Cardiac damage in aortic stenosis

Do you know the classification?

As we have been following recently in valvular heart disease, there are many efforts to try to stratify patients early before irreversible damage to the heart occurs. In calcific aortic stenosis, current guidelines recommend that the intervention occur only in the presence of symptoms or in the drop in the ejection fraction. Less robust indications deal with asymptomatic patients, but with a peak speed greater than 5m/s and accelerated progression of stenosis, but they still need further studies.

In light of this, some researchers have presented a new classification of severity for aortic stenosis, based mainly on the hemodynamic repercussions resulting from valve obstruction and which has even presented a review, and therefore has been expanded.

Let us go to the classification proposal:

Stage 0 – Absence of concomitant cardiac injury.

Stage 1 – LV mass increase (men> 115mg/m2; Women> 95g/m2);

E e’> 14 (grade II diastolic dysfunction);

LVEF <60%;

LV Strain <15%.

Stage 2 – Vol AE> 34 mL/m2;

AF

Moderate MR

Stage 3 – PASP > 60 mmHg;

Moderate TR

Stage 4 – moderate RV systolic dysfunction;

Stroke Volume < 30mL/m2.

Only one item contemplated already established the patient as having a more advanced stage. Moreover, it was seen that the outcomes’ incidence was higher in those in more advanced stages, with the cut proposed by the author of the stage 2 score.

Even in a group of patients with asymptomatic aortic stenosis, the incidence of valve replacement or mortality over 3 years was high. Thus, decision-making for intervention in this group of patients is still a challenge and having a tool that better stratifies those who would benefit from an early approach would make an enormous contribution to long-term follow-up.

Faced with the proposal, the reader may be wondering:

Nevertheless, these changes take place in other pathologies too; can you use them in aortic stenosis?

In addition, here is perhaps the greatest criticism of the proposed stratification model. Patients, who present other pathologies concurrently, such as ischemic disease, may develop certain cardiac changes without being secondary to the hemodynamic repercussions of aortic stenosis.

We cannot deny that a score that is a predictor of outcomes in this population is very interesting, since a 45% increase in the risk of mortality was found for each stage of increase. However, knowing the limitations inherent to the method, understanding that many patients may be asymptomatic and already starting to develop irreversible cardiac damage makes us better understand the dynamics of the pathology and approach the ideal moment for intervention.

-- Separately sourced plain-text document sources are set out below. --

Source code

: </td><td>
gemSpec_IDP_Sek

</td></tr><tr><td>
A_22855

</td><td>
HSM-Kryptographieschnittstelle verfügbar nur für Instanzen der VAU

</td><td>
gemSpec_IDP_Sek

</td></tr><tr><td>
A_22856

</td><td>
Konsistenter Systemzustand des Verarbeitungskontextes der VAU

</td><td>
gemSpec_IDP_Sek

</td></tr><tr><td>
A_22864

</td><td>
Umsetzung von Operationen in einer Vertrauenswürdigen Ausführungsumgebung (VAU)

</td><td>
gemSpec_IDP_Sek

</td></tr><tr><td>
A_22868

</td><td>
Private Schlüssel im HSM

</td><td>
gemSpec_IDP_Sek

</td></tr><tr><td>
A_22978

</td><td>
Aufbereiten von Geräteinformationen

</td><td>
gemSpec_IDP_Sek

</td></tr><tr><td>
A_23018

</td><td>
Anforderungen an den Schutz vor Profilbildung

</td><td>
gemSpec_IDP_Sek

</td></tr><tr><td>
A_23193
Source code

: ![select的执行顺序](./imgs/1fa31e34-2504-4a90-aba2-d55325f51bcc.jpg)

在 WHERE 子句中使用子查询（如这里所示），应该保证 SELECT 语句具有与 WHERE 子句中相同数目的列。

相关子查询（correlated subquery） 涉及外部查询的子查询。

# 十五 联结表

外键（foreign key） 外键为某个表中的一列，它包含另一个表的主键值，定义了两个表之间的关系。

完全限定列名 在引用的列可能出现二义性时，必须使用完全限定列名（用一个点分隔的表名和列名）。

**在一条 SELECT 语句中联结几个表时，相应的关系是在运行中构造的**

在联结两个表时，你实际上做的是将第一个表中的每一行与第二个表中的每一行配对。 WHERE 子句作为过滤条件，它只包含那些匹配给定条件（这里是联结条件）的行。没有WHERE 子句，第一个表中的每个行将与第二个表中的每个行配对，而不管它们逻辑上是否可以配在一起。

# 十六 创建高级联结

Soon after, the same group published the same classification, but now in symptomatic patients. The proposal was not to evaluate the indication of intervention, since it was already indicated, but to try to find a series of data that would raise the prediction for a more reserved prognosis. They found patients who were in stages 3 or 4 had a worse prognosis, that is, those with involvement of the right side of the heart with pulmonary hypertension or systolic dysfunction of the right ventricle.

Suggested literature:

1 – Tastet L, Tribouilloy C, Maréchaux S, et al. Staging Cardiac Damage in Patients With Asymptomatic Aortic Valve Stenosis. J Am Coll Cardiol. 2019 Jul 30;74(4):550-563.

2 – Vollema EM, Amanullah MR, Ng ACT, et al. Staging Cardiac Damage in Patients With Symptomatic Aortic Valve Stenosis. J Am Coll Cardiol. 2019 Jul 30;74(4):538-549.